47 Laboratory 4715 D/A processor & 4716 CD transport Page 2

In other words, you can have up to 173ps of jitter in the digital domain before it distorts the analog waveform. However, if you apply that same mathematical distribution to an 8x-oversampling scheme with its 20-bit word length, you'll see the timing-error threshold drop to 1.35ps. The point being: Oversampling makes your waveform vulnerable to such a low level of jitter that the jitter can't realistically be avoided or removed. Interesting—and I'm extremely curious to see what John Atkinson uncovers in his measurements of the Shigaraki system.

There are no big ease-of-use issues here, apart from the aforementioned need to clamp the disc and to coax the system into manually reading the ToC, and the fact that you can hear some motor noise if you keep this exposed-hub player close by and at ear level. (I don't think that intruded too much, and in any event the noise can be avoided with a bit of placement ingenuity.) A small toggle switch powers up the 4716 transport, and the 4715 DAC remains powered up all the time. (The same model of 12V power supply is included with each; these, too, are enclosed in gray Shigaraki ceramic boxes that match the converter and the base of the transport.)

As with the Final Laboratory components I wrote about in the January 2003 issue, I admire the fact that these and other 47 Lab products are no bigger or heavier than they need to be: Energy-storing bulk has been banished, and there is no more vacant real estate inside either box than might be required to maneuver parts for servicing.

The only downside is that the DAC, in particular, is too light to be conveniently used with certain cables. The Green Hornet digital cable from Creative Cable Concepts, which I like, is so stiff that it tends to push the little Shigaraki DAC around, and I have a hard time getting both the transport and the DAC to face the same way on my table. Is that why some manufacturers put such thick faceplates on their gear?

I spent a longer time listening to the 4715 DAC than to the 4716 transport, partly because the former has been on the market longer, and partly because I had reviewed the DAC a short while back, for Listener (Vol.8 No.3). Taken together, the Shigaraki DAC and transport imparted the same qualities to my system that I heard using just the DAC with a variety of other transports: Music sounded softer, more distant, and altogether a bit less hi-fi than when I use my Sony SCD-777ES SACD player as a standalone CD player. Yet, ironically or not, the 47 Lab combination rendered music just a little bit more involving, with slightly improved rhythmic capabilities in particular.

================

REQUIRED TASK 1 = Echo the 47 Laboratory review from "In other words, you" up to and including "the Shigaraki system.".
REQUIRED TASK 2 = Decide whether each statement agrees with the 47 Laboratory review, answering yes or no and quoting the words that settle it: (a) The 4715 DAC stays powered up at all times. (b) The reviewer listened to the 4716 transport for longer than to the 4715 DAC. (c) The Green Hornet digital cable is flexible enough to leave the Shigaraki DAC in place.
Rely only on the 47 Laboratory review for what follows.

================

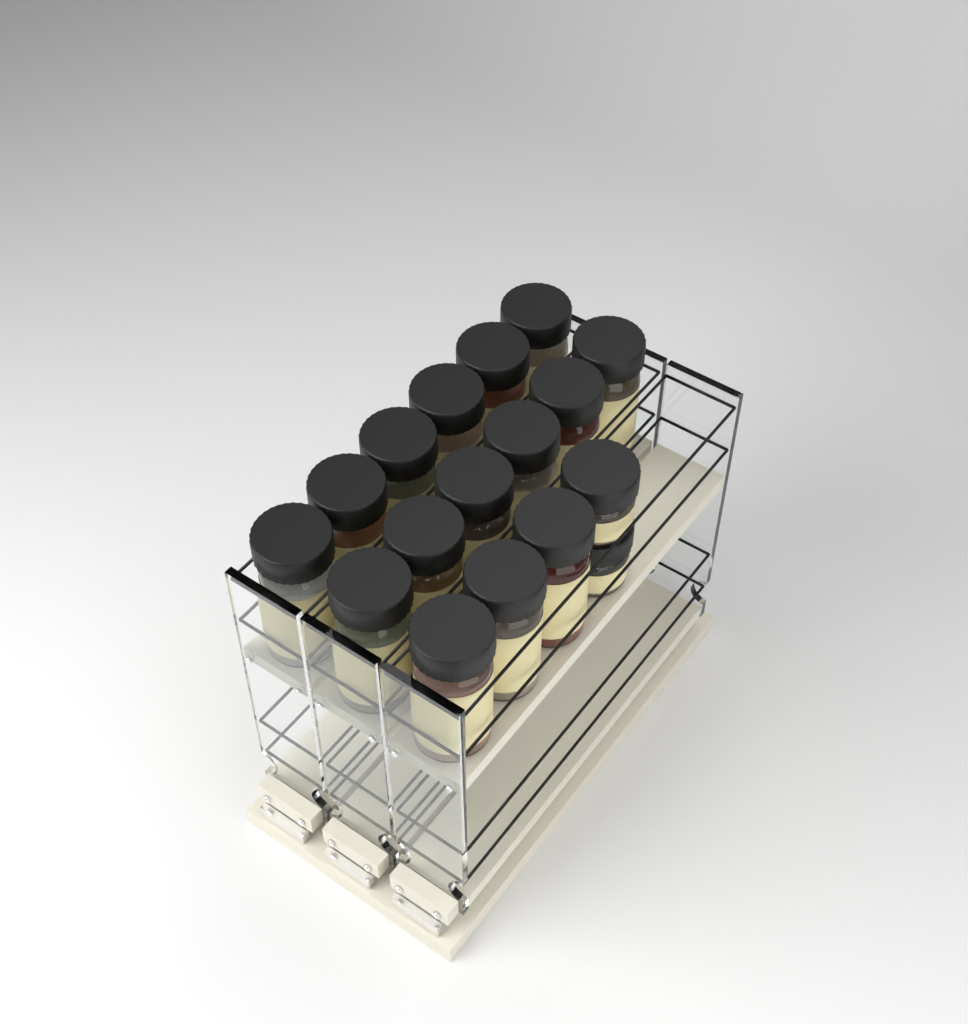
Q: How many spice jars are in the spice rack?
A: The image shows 17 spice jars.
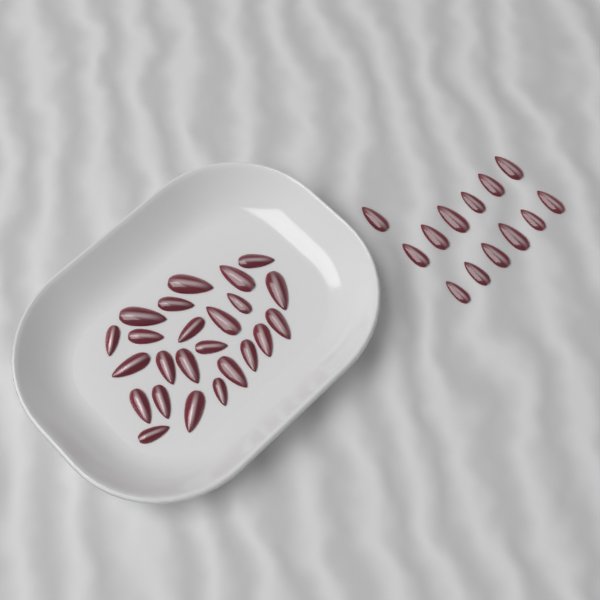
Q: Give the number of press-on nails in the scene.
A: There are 37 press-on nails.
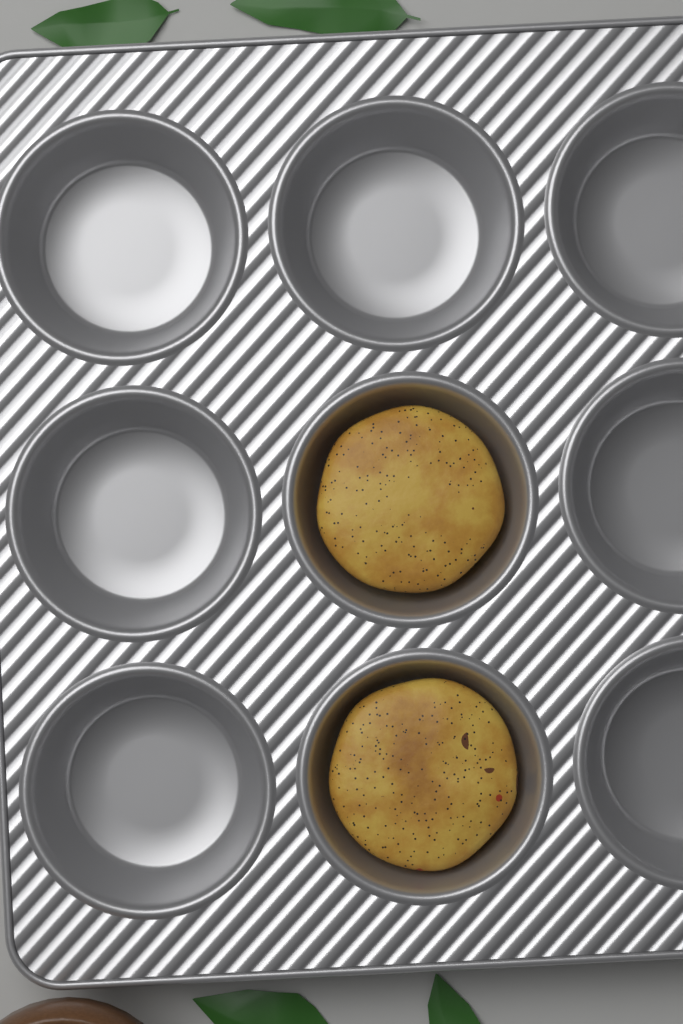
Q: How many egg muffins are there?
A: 2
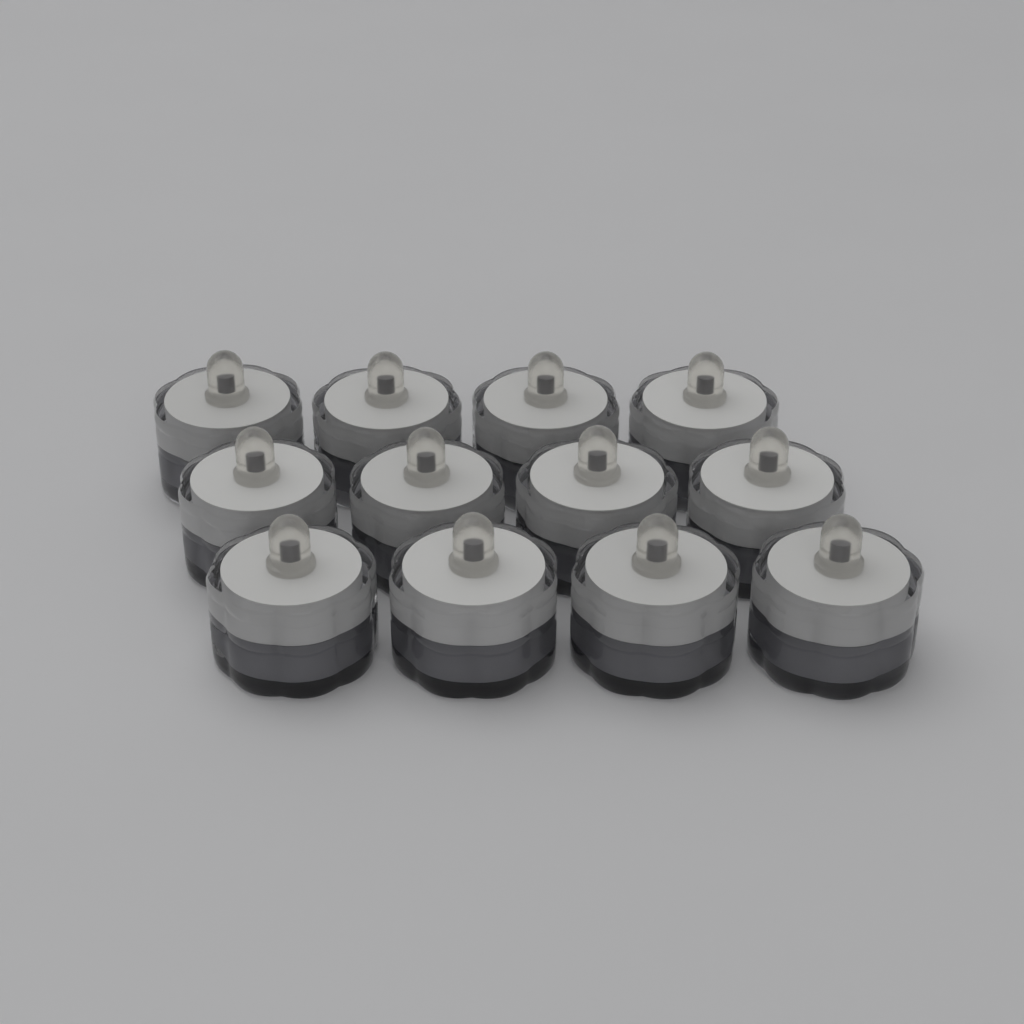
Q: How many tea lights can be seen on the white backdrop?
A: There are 12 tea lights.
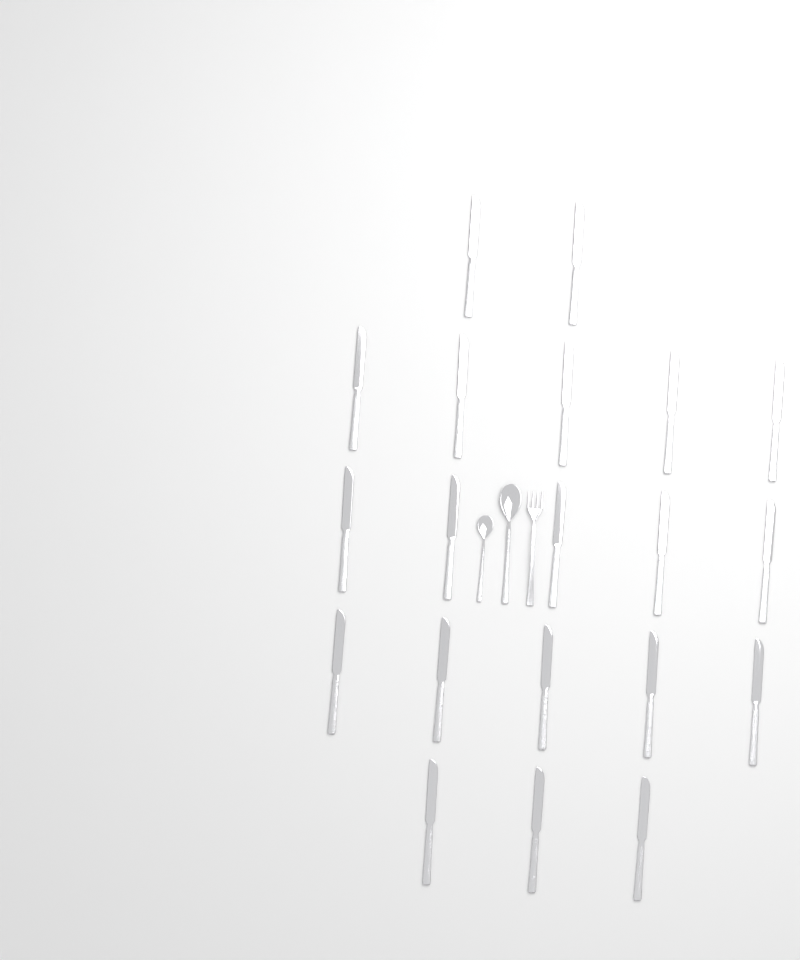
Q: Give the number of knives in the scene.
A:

================

WRITTEN SOLUTION 1 =
In other words, you can have up to 173ps of jitter in the digital domain before it distorts the analog waveform. However, if you apply that same mathematical distribution to an 8x-oversampling scheme with its 20-bit word length, you'll see the timing-error threshold drop to 1.35ps. The point being: Oversampling makes your waveform vulnerable to such a low level of jitter that the jitter can't realistically be avoided or removed. Interesting—and I'm extremely curious to see what John Atkinson uncovers in his measurements of the Shigaraki system.

WRITTEN SOLUTION 2 =
(a) Yes: "the 4715 DAC remains powered up all the time"
(b) No: "I spent a longer time listening to the 4715 DAC than to the 4716 transport"
(c) No: "is so stiff that it tends to push the little Shigaraki DAC around"